Records shown:
----------

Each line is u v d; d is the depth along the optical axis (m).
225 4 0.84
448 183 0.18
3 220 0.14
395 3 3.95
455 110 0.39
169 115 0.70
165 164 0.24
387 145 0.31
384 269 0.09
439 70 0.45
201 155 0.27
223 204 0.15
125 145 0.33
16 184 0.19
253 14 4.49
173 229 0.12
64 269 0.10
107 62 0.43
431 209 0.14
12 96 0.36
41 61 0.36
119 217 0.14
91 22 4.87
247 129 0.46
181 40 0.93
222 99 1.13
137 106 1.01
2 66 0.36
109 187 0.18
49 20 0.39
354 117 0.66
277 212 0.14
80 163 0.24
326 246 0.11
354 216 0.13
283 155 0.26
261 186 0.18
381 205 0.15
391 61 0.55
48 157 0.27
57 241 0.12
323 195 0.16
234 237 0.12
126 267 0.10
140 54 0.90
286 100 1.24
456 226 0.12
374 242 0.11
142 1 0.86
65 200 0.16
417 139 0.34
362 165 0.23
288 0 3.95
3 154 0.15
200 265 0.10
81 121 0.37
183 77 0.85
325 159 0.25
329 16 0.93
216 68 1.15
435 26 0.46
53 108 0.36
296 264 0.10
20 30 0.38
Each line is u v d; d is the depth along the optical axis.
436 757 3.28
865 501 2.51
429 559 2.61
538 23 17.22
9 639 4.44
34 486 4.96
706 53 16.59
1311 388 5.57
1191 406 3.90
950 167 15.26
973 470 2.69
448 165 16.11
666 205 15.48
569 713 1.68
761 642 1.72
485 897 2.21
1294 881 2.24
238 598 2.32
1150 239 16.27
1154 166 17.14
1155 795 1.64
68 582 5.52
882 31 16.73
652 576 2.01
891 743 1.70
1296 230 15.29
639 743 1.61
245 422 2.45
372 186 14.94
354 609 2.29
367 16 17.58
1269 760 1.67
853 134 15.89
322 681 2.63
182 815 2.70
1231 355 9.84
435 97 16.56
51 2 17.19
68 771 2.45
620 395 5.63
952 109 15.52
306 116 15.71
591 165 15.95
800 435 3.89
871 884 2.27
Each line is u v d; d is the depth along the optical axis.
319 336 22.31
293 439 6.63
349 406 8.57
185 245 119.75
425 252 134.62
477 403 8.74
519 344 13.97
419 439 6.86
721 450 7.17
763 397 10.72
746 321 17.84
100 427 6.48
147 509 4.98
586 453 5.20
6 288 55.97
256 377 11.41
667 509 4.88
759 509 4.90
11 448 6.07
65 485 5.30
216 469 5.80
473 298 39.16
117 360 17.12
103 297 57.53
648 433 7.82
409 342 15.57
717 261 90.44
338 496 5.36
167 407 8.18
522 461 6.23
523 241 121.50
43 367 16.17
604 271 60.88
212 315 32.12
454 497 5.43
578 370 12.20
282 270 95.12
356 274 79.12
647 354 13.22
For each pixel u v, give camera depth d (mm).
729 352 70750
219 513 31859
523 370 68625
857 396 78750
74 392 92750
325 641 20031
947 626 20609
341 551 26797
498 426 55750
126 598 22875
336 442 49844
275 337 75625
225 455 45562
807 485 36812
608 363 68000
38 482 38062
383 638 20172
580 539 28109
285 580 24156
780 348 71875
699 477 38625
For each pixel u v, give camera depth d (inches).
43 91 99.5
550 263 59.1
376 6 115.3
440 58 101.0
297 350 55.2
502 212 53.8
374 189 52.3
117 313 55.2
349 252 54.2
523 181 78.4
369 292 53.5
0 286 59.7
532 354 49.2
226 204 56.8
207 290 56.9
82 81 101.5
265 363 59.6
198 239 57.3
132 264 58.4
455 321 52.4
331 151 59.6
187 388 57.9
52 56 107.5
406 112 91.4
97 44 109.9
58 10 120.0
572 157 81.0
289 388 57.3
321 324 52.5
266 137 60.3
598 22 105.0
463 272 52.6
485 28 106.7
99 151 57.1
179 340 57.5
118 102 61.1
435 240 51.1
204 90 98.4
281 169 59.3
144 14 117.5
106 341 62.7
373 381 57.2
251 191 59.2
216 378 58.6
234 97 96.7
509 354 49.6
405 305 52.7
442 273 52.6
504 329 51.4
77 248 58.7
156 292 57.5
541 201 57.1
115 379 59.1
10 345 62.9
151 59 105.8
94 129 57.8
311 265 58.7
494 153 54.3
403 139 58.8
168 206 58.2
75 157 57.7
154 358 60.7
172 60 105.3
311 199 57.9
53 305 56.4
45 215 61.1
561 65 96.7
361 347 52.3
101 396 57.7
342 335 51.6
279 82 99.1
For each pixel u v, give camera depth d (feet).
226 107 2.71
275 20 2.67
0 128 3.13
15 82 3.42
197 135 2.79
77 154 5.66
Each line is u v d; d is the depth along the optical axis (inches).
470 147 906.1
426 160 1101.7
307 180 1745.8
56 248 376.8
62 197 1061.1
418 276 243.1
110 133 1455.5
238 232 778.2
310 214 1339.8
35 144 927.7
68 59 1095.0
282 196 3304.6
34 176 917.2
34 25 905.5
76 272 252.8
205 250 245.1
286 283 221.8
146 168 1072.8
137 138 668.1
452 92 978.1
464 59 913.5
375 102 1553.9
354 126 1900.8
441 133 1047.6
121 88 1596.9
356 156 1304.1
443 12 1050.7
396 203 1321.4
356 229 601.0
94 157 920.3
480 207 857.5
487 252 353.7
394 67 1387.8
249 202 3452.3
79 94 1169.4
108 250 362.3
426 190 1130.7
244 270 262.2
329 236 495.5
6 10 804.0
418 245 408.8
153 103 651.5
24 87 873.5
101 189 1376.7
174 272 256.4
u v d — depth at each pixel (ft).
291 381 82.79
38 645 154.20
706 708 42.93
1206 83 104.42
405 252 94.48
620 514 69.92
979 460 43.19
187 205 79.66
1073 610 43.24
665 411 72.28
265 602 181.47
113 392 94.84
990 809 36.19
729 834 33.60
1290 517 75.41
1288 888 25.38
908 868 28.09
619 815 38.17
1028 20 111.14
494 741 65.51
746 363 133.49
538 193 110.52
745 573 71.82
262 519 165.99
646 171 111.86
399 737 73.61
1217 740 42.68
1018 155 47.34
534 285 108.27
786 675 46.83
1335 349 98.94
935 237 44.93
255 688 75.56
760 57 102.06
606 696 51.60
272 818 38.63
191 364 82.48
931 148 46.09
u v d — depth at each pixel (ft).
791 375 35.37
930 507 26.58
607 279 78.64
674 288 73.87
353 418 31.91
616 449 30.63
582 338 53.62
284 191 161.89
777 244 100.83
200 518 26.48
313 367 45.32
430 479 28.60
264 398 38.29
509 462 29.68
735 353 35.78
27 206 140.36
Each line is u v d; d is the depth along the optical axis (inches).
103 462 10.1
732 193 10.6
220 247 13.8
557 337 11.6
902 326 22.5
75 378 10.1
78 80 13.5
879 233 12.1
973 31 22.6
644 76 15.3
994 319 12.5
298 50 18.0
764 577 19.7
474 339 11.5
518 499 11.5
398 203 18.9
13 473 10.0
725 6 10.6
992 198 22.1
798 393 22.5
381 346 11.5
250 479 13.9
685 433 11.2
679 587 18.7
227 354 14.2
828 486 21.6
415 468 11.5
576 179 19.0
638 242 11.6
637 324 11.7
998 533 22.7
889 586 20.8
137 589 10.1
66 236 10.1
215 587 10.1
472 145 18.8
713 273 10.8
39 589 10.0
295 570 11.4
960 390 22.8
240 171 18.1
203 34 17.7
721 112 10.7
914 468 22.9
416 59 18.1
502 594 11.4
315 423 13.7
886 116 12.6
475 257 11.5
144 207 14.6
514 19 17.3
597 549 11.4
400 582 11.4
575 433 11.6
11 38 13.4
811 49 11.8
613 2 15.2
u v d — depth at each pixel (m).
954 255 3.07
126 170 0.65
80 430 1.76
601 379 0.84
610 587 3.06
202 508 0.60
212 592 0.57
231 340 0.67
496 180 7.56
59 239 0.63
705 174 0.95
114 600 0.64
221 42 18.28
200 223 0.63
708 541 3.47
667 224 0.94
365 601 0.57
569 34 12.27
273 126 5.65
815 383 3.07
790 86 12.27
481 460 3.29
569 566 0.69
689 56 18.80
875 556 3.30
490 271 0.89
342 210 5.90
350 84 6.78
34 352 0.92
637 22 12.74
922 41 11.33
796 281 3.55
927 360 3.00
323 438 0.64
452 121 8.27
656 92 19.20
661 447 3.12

----------

About this exercise: Could you restate word for word the lines above, from the one that contains "65 485 5.30" through the one that contains "729 352 70750", and no others?

Answer for this exercise:
65 485 5.30
216 469 5.80
473 298 39.16
117 360 17.12
103 297 57.53
648 433 7.82
409 342 15.57
717 261 90.44
338 496 5.36
167 407 8.18
522 461 6.23
523 241 121.50
43 367 16.17
604 271 60.88
212 315 32.12
454 497 5.43
578 370 12.20
282 270 95.12
356 274 79.12
647 354 13.22
For each pixel u v, give camera depth d (mm).
729 352 70750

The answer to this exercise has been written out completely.